## Assignment
An exact restatement is required. Cover only the lines of the records from the first through the line with "Table 4 Crude", and skip pictures.

## Available data

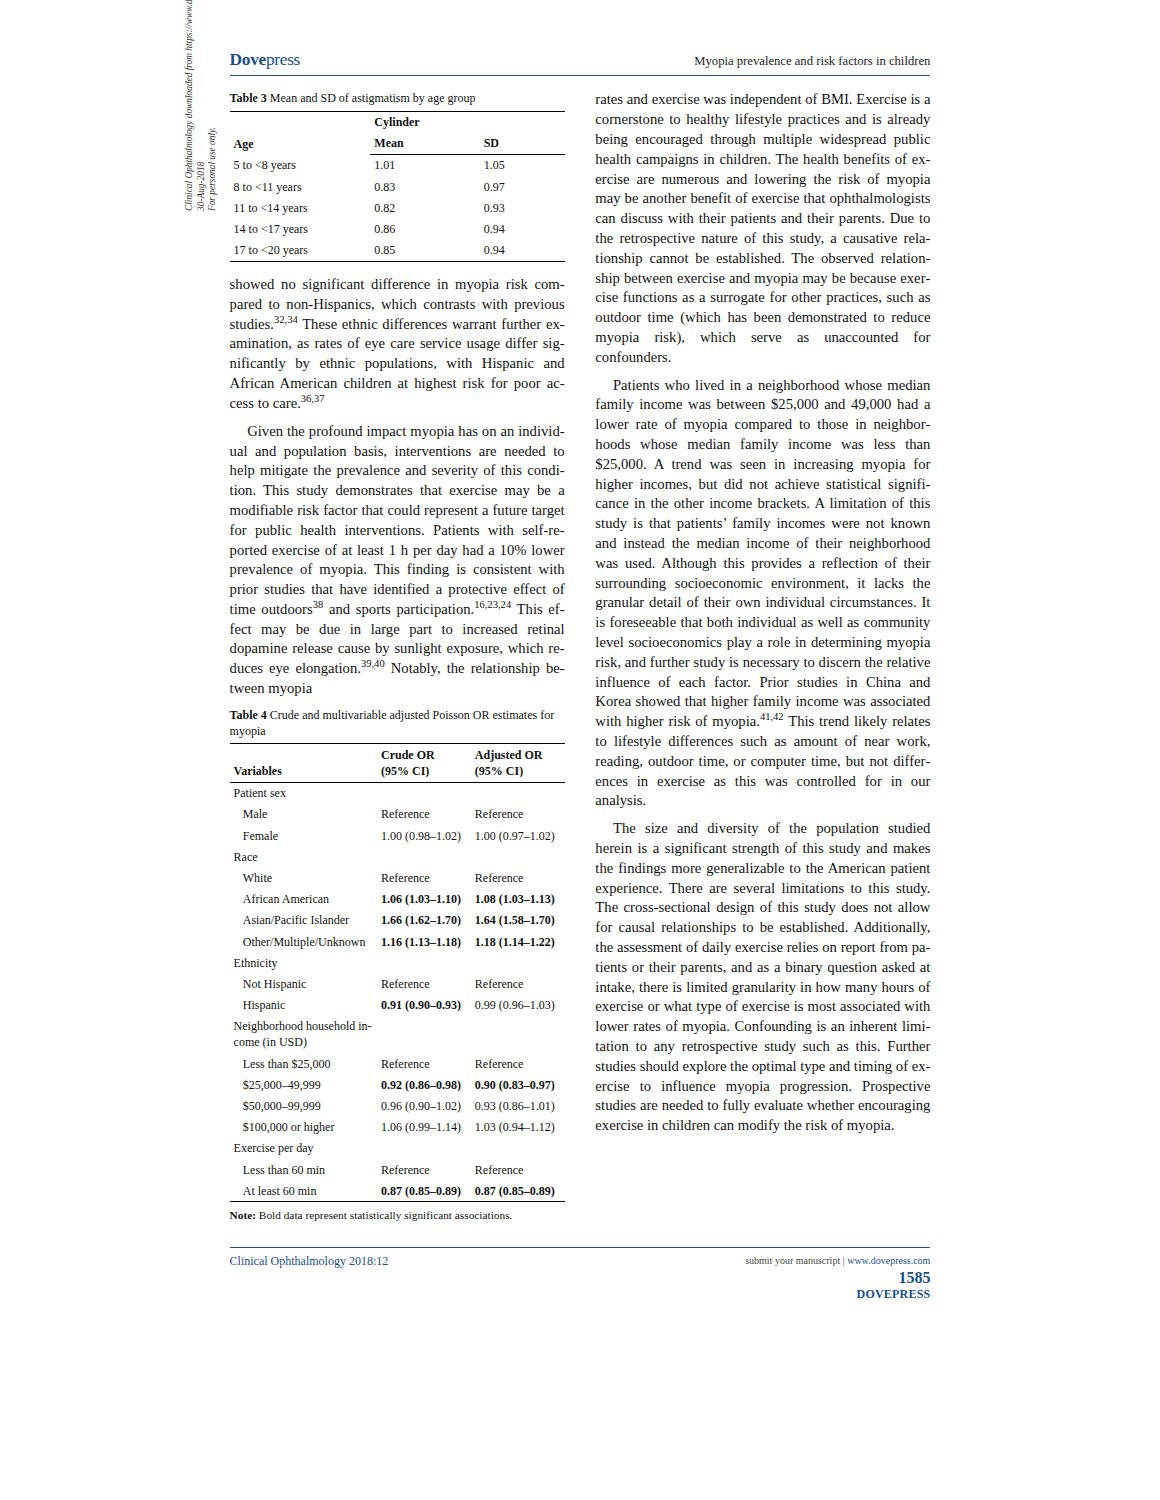Clinical Ophthalmology downloaded from https://www.dovepress.com/ by 181.214.8.100 on 30-Aug-2018
For personal use only.
Dovepress Myopia prevalence and risk factors in children
Table 3 Mean and SD of astigmatism by age group
| Age | Cylinder |
| --- | --- |
| Mean | SD |
| 5 to <8 years | 1.01 | 1.05 |
| 8 to <11 years | 0.83 | 0.97 |
| 11 to <14 years | 0.82 | 0.93 |
| 14 to <17 years | 0.86 | 0.94 |
| 17 to <20 years | 0.85 | 0.94 |
showed no significant difference in myopia risk compared to non-Hispanics, which contrasts with previous studies.32,34 These ethnic differences warrant further examination, as rates of eye care service usage differ significantly by ethnic populations, with Hispanic and African American children at highest risk for poor access to care.36,37
Given the profound impact myopia has on an individual and population basis, interventions are needed to help mitigate the prevalence and severity of this condition. This study demonstrates that exercise may be a modifiable risk factor that could represent a future target for public health interventions. Patients with self-reported exercise of at least 1 h per day had a 10% lower prevalence of myopia. This finding is consistent with prior studies that have identified a protective effect of time outdoors38 and sports participation.16,23,24 This effect may be due in large part to increased retinal dopamine release cause by sunlight exposure, which reduces eye elongation.39,40 Notably, the relationship between myopia
Table 4 Crude and multivariable adjusted Poisson OR estimates for myopia
| Variables | Crude OR (95% CI) | Adjusted OR (95% CI) |
| --- | --- | --- |
| Patient sex | | |
| Male | Reference | Reference |
| Female | 1.00 (0.98–1.02) | 1.00 (0.97–1.02) |
| Race | | |
| White | Reference | Reference |
| African American | 1.06 (1.03–1.10) | 1.08 (1.03–1.13) |
| Asian/Pacific Islander | 1.66 (1.62–1.70) | 1.64 (1.58–1.70) |
| Other/Multiple/Unknown | 1.16 (1.13–1.18) | 1.18 (1.14–1.22) |
| Ethnicity | | |
| Not Hispanic | Reference | Reference |
| Hispanic | 0.91 (0.90–0.93) | 0.99 (0.96–1.03) |
| Neighborhood household income (in USD) | | |
| Less than $25,000 | Reference | Reference |
| $25,000–49,999 | 0.92 (0.86–0.98) | 0.90 (0.83–0.97) |
| $50,000–99,999 | 0.96 (0.90–1.02) | 0.93 (0.86–1.01) |
| $100,000 or higher | 1.06 (0.99–1.14) | 1.03 (0.94–1.12) |
| Exercise per day | | |
| Less than 60 min | Reference | Reference |
| At least 60 min | 0.87 (0.85–0.89) | 0.87 (0.85–0.89) |
Note: Bold data represent statistically significant associations.
rates and exercise was independent of BMI. Exercise is a cornerstone to healthy lifestyle practices and is already being encouraged through multiple widespread public health campaigns in children. The health benefits of exercise are numerous and lowering the risk of myopia may be another benefit of exercise that ophthalmologists can discuss with their patients and their parents. Due to the retrospective nature of this study, a causative relationship cannot be established. The observed relationship between exercise and myopia may be because exercise functions as a surrogate for other practices, such as outdoor time (which has been demonstrated to reduce myopia risk), which serve as unaccounted for confounders.
Patients who lived in a neighborhood whose median family income was between $25,000 and 49,000 had a lower rate of myopia compared to those in neighborhoods whose median family income was less than $25,000. A trend was seen in increasing myopia for higher incomes, but did not achieve statistical significance in the other income brackets. A limitation of this study is that patients’ family incomes were not known and instead the median income of their neighborhood was used. Although this provides a reflection of their surrounding socioeconomic environment, it lacks the granular detail of their own individual circumstances. It is foreseeable that both individual as well as community level socioeconomics play a role in determining myopia risk, and further study is necessary to discern the relative influence of each factor. Prior studies in China and Korea showed that higher family income was associated with higher risk of myopia.41,42 This trend likely relates to lifestyle differences such as amount of near work, reading, outdoor time, or computer time, but not differences in exercise as this was controlled for in our analysis.
The size and diversity of the population studied herein is a significant strength of this study and makes the findings more generalizable to the American patient experience. There are several limitations to this study. The cross-sectional design of this study does not allow for causal relationships to be established. Additionally, the assessment of daily exercise relies on report from patients or their parents, and as a binary question asked at intake, there is limited granularity in how many hours of exercise or what type of exercise is most associated with lower rates of myopia. Confounding is an inherent limitation to any retrospective study such as this. Further studies should explore the optimal type and timing of exercise to influence myopia progression. Prospective studies are needed to fully evaluate whether encouraging exercise in children can modify the risk of myopia.
Clinical Ophthalmology 2018:12 submit your manuscript | www.dovepress.com 1585 DOVEPRESS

## Output of the exercise
Clinical Ophthalmology downloaded from https://www.dovepress.com/ by 181.214.8.100 on 30-Aug-2018
For personal use only.
Dovepress Myopia prevalence and risk factors in children
Table 3 Mean and SD of astigmatism by age group
| Age | Cylinder |
| --- | --- |
| Mean | SD |
| 5 to <8 years | 1.01 | 1.05 |
| 8 to <11 years | 0.83 | 0.97 |
| 11 to <14 years | 0.82 | 0.93 |
| 14 to <17 years | 0.86 | 0.94 |
| 17 to <20 years | 0.85 | 0.94 |
showed no significant difference in myopia risk compared to non-Hispanics, which contrasts with previous studies.32,34 These ethnic differences warrant further examination, as rates of eye care service usage differ significantly by ethnic populations, with Hispanic and African American children at highest risk for poor access to care.36,37
Given the profound impact myopia has on an individual and population basis, interventions are needed to help mitigate the prevalence and severity of this condition. This study demonstrates that exercise may be a modifiable risk factor that could represent a future target for public health interventions. Patients with self-reported exercise of at least 1 h per day had a 10% lower prevalence of myopia. This finding is consistent with prior studies that have identified a protective effect of time outdoors38 and sports participation.16,23,24 This effect may be due in large part to increased retinal dopamine release cause by sunlight exposure, which reduces eye elongation.39,40 Notably, the relationship between myopia
Table 4 Crude and multivariable adjusted Poisson OR estimates for myopia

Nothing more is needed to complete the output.